[[ EXERCISE INPUT open ]]

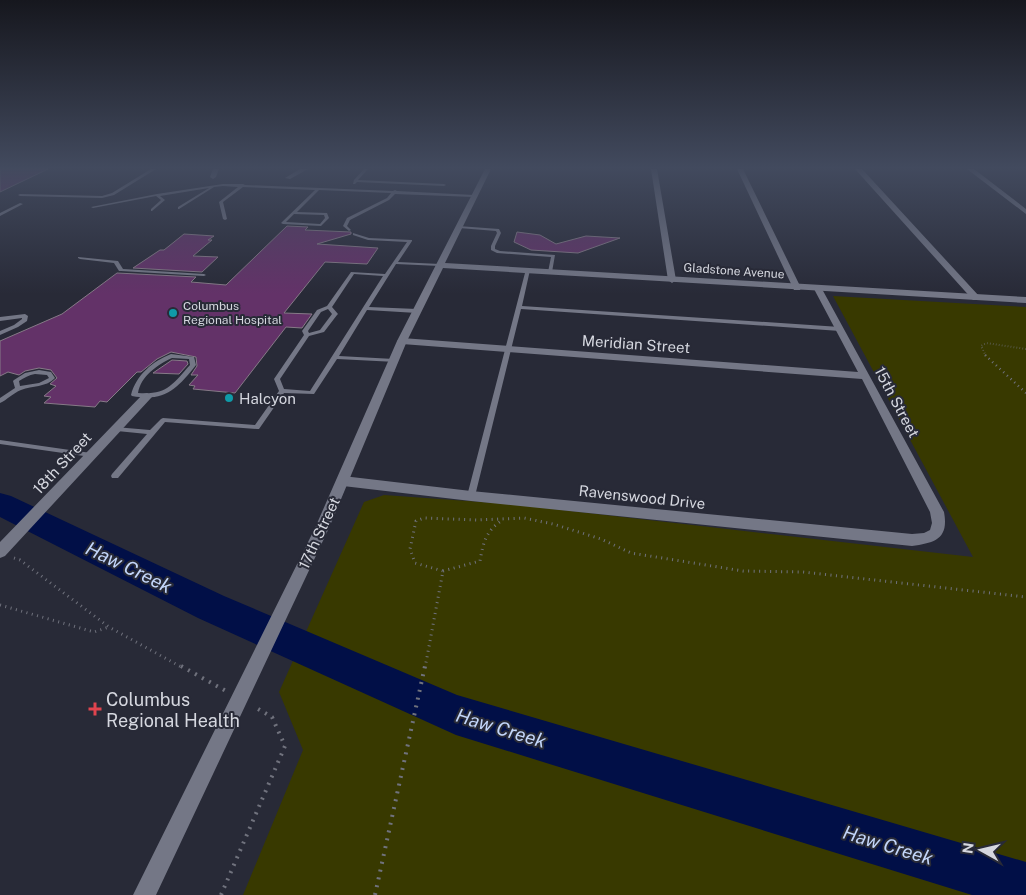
<svg xmlns="http://www.w3.org/2000/svg" width="1026" height="895" viewBox="0 0 1026 895" font-family="'Public Sans',sans-serif">
	<rect width="100%" height="100%" fill="#282a37"/>
	<!-- green -->
	<path fill="#383900" d="M 833,296 L 1026,307 L 1026,895 L 243,895 L 303,750 L 279,692 L 364,502 L 384,495 L 509,504 L 973,557 Z"/>
	<g fill="none" stroke-linecap="round" stroke-linejoin="round">
		<!-- river -->
		<path fill="#010f47" fill-rule="evenodd" d="M 0,493 L 11,496 L 224,596 L 457,695 L 1026,862 L 1026,895 L 972,895 L 456,735 L 198,618 L 0,517 Z"/>
	</g>
	<!-- building -->
	<path fill="#633268" stroke="#867a87" d="M 0,169 L 48,169 L 0,192 Z
		M 287,226 L 308,227 L 305,230 L 351,232 L 351,234 L 317,244 L 378,248 L 367,264 L 325,262 L 284,313 L 312,314 L 302,328 L 286,327 L 235,393 L 193,389 L 195,386 L 189,385 L 198,375 L 191,375 L 197,366 L 196,357 L 171,352 L 157,359 L 141,372 L 137,372 L 107,402 L 100,401 L 95,407 L 44,403 L 51,397 L 44,396 L 56,386 L 50,384 L 57,378 L 51,370 L 39,368 L 25,371 L 19,375 L 8,372 L 0,376 L 0,341 L 62,314 L 117,273 L 196,277 L 191,282 L 226,285 Z
		M 517,232 L 540,235 L 556,244 L 586,236 L 620,238 L 578,253 L 531,250 L 514,242 Z
		M 184,234 L 214,236 L 208,240 L 212,240 L 193,256 L 218,257 L 202,272 L 133,268 L 160,250 L 164,250 Z
		M 172,360 L 187,361 L 188,364 L 179,374 L 153,373 Z"/>
	<g fill="none" stroke-linecap="round" stroke-linejoin="round">
		<!-- path-far3 -->
		<path stroke="#70727d" stroke-width="2" stroke-dasharray="0.5 2.5" stroke-linecap="butt" d="M 986,356 L 981,346 L 986,343 L 1026,349"/>
		<!-- path-far2 -->
		<path stroke="#70727d" stroke-width="2.5" stroke-dasharray="1 4" stroke-linecap="butt" d="M 985,355 L 1026,393"/>
		<!-- path-far1 -->
		<path stroke="#70727d" stroke-width="3" stroke-dasharray="1 4.5" stroke-linecap="butt" d="M 14,558 L 20,560 L 109,627 L 183,668
			M 443,571 L 480,561 C 483,543 486,530 503,520
			M 0,605 L 94,632 L 109,627
			M 425,668 L 443,571 L 415,563 L 410,549 L 416,521 L 424,518 L 477,520 L 524,518 L 553,524 L 601,539 L 631,553 L 743,571 L 803,572 L 1026,597"/>
		<!-- path -->
		<path stroke="#70727d" stroke-width="4" stroke-dasharray="2 6" stroke-linecap="butt" d="M 181,666 L 226,691
			M 221,895 L 285,746 L 272,717 L 253,706
			M 375,895 L 425,666"/>
		<!-- service -->
		<path fill="#747786" fill-rule="evenodd" d="M 151,169 L 156,169 L 114,195 L 102,198 L 20,196 L 18,195 L 20,194 L 102,196 L 112,193 Z
			M 364,169 L 368,169 L 358,180 L 444,184 L 446,185 L 444,186 L 357,182 L 355,184 L 353,184 L 354,180 Z
			M 223,184 L 243,184 L 245,185 L 393,191 L 395,190 L 397,191 L 474,195 L 476,196 L 474,197 L 395,194 L 389,200 L 350,220 L 347,226 L 351,230 L 349,231 L 343,226 L 347,218 L 387,198 L 391,193 L 319,190 L 297,212 L 327,213 L 329,218 L 321,226 L 283,224 L 281,223 L 315,190 L 243,187 L 223,202 L 227,219 L 225,220 L 223,219 L 219,202 L 238,187 L 223,186 L 214,187 L 179,209 L 178,209 L 178,207 L 209,188 L 160,196 L 165,200 L 152,211 L 151,211 L 151,209 L 161,200 L 156,196 L 93,208 L 91,207 L 157,194 ZM 294,214 L 324,215 L 325,218 L 320,224 L 286,222 Z
			M 20,203 L 23,204 L 0,216 L 0,213 Z
			M 458,226 L 499,229 L 501,233 L 495,246 L 495,249 L 500,251 L 555,255 L 552,272 L 550,273 L 548,272 L 551,257 L 497,253 L 491,250 L 491,246 L 497,233 L 496,231 L 459,228 L 457,227 Z
			M 353,233 L 369,238 L 412,240 L 412,241 L 398,262 L 440,264 L 442,265 L 440,266 L 396,264 L 369,307 L 417,309 L 420,311 L 417,313 L 367,310 L 339,356 L 394,359 L 396,360 L 396,362 L 337,359 L 314,394 L 284,393 L 259,429 L 257,429 L 165,422 L 118,478 L 112,478 L 111,476 L 112,474 L 147,434 L 117,431 L 115,431 L 114,429 L 115,427 L 150,430 L 161,419 L 163,418 L 255,425 L 279,391 L 274,379 L 304,335 L 302,331 L 317,310 L 327,306 L 351,272 L 385,274 L 407,242 L 368,240 L 353,235 ZM 354,274 L 383,276 L 310,391 L 284,389 L 280,379 L 309,336 L 324,332 L 337,315 L 338,314 L 332,307 ZM 328,309 L 332,314 L 320,330 L 309,333 L 308,331 L 321,312 Z
			M 78,257 L 118,261 L 123,269 L 204,274 L 206,275 L 204,276 L 121,271 L 119,271 L 114,263 L 80,259 L 78,258 Z
			M 526,269 L 530,270 L 522,306 L 840,327 L 843,329 L 840,331 L 521,309 L 475,496 L 474,498 L 468,498 L 467,496 Z
			M 25,314 L 28,316 L 27,321 L 18,327 L 0,335 L 0,331 L 14,325 L 22,319 L 22,318 L 0,321 L 0,317 Z
			M 171,354 L 194,357 L 196,365 C 177,389 165,402 132,396 L 131,395 C 136,375 153,361 171,354 ZM 172,358 L 189,359 L 190,365 C 172,385 167,395 138,393 C 141,376 157,365 172,358 Z
			M 39,370 L 51,372 L 55,378 C 45,388 33,385 21,390 C 13,393 7,400 0,403 L 0,398 L 15,388 L 13,381 L 14,380 L 25,373 ZM 35,374 L 47,375 L 49,378 L 39,383 L 20,386 L 19,381 C 24,378 29,375 35,374 Z
			M 0,440 L 91,453 L 94,455 L 91,457 L 0,444 Z"/>
		<!-- minor -->
		<path fill="#747786" fill-rule="evenodd" d="M 213,169 L 219,169 L 216,177 L 213,179 L 210,177 Z
			M 300,169 L 308,169 L 290,179 L 285,178 Z
			M 651,169 L 657,169 L 676,280 L 672,283 L 668,280 Z
			M 737,169 L 743,169 L 801,288 L 800,290 L 794,290 L 793,288 Z
			M 855,169 L 862,169 L 979,296 L 979,300 L 973,300 Z
			M 967,169 L 974,169 L 1026,209 L 1026,214 Z
			M 818,286 L 822,289 L 944,512 C 949,539 935,543 912,546 L 471,501 L 343,486 L 338,484 L 336,481 L 338,478 L 343,476 L 471,491 L 912,534 L 924,533 L 930,530 L 932,523 L 930,512 L 862,379 L 402,344 L 397,341 L 402,338 L 858,372 L 814,289 Z
			M 147,393 L 153,396 L 151,398 L 5,556 L 0,558 L 0,542 L 143,394 Z"/>
		<!-- tertiary -->
		<path fill="#747786" fill-rule="evenodd" d="M 485,169 L 491,169 L 445,263 L 1026,297 L 1026,303 L 443,268 L 407,341 L 329,528 L 156,895 L 133,895 L 315,528 L 397,341 Z"/>
	</g>
	<!-- sky -->
	<linearGradient id="sky" x2="0" y2="1"><stop stop-color="#16171e"/><stop offset="0.57" stop-color="#424a5e"/><stop offset="1" stop-color="#424a5e" stop-opacity="0"/></linearGradient>
	<rect width="1026" height="294" fill="url(#sky)"/>
	<!-- markers -->
	<g fill="#0f9aa8" stroke="#282a37" stroke-width="2">
		<circle cx="173" cy="313" r="5"/>
		<circle cx="229" cy="398" r="5"/>
	</g>
	<path fill="#e0444e" stroke="#282a37" stroke-width="2" d="M92.5 701.5h5v5h5v5h-5v5h-5v-5h-5v-5h5z"/>
	<g text-anchor="middle" dominant-baseline="central" stroke-width="4" stroke-linejoin="round" paint-order="stroke">
		<!-- far-street labels -->
		<g font-size="12" fill="#d5d7df" stroke="#282a37">
			<text transform="translate(734 271) rotate(4)">Gladstone Avenue</text>
		</g>
		<!-- far-poi labels -->
		<g font-size="12" fill="#d5d7df" stroke="#282a37" text-anchor="start">
			<text x="183" y="306">Columbus<tspan x="183" dy="14">Regional Hospital</tspan></text>
		</g>
		<!-- street labels -->
		<g font-size="15" fill="#d5d7df" stroke="#282a37">
			<text transform="translate(636 344) rotate(4)">Meridian Street</text>
			<text transform="translate(897 402) rotate(62)">15th Street</text>
			<text transform="translate(62 463) rotate(-47)">18th Street</text>
			<text transform="translate(642 497) rotate(6)">Ravenswood Drive</text>
			<text transform="translate(319 533) rotate(-65)">17th Street</text>
		</g>
		<!-- poi labels -->
		<g font-size="15" fill="#d5d7df" stroke="#282a37" text-anchor="start">
			<text x="239" y="398">Halcyon</text>
		</g>
		<!-- near-poi labels -->
		<g font-size="18" fill="#d5d7df" stroke="#282a37" text-anchor="start">
			<text x="106" y="699">Columbus<tspan x="106" dy="21">Regional Health</tspan></text>
		</g>
		<!-- near-water labels -->
		<g font-size="19" font-style="italic" fill="#c3d6fa" stroke="#282a37">
			<text transform="translate(129 567) rotate(26)">Haw Creek</text>
			<text transform="translate(501 728) rotate(17)">Haw Creek</text>
			<text transform="translate(888 845) rotate(17)">Haw Creek</text>
		</g>
	</g>
	<!-- north arrow -->
	<g transform="translate(981 850) rotate(278)" stroke="#282a37" stroke-width="4" paint-order="stroke">
	<path d="M0-4L9 19L0 12L-9 19Z" fill="#d5d7df"/>
	<text y="-8" font-size="14" font-weight="bold" text-anchor="middle" fill="#d5d7df">N</text>
	</g>
</svg>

[[ EXERCISE INPUT closed ]]

EXERCISE OBJECTIVE. From the entries above, copy every line where the word "labels" shows up.

SOLUTION.
		<!-- far-street labels -->
		<!-- far-poi labels -->
		<!-- street labels -->
		<!-- poi labels -->
		<!-- near-poi labels -->
		<!-- near-water labels -->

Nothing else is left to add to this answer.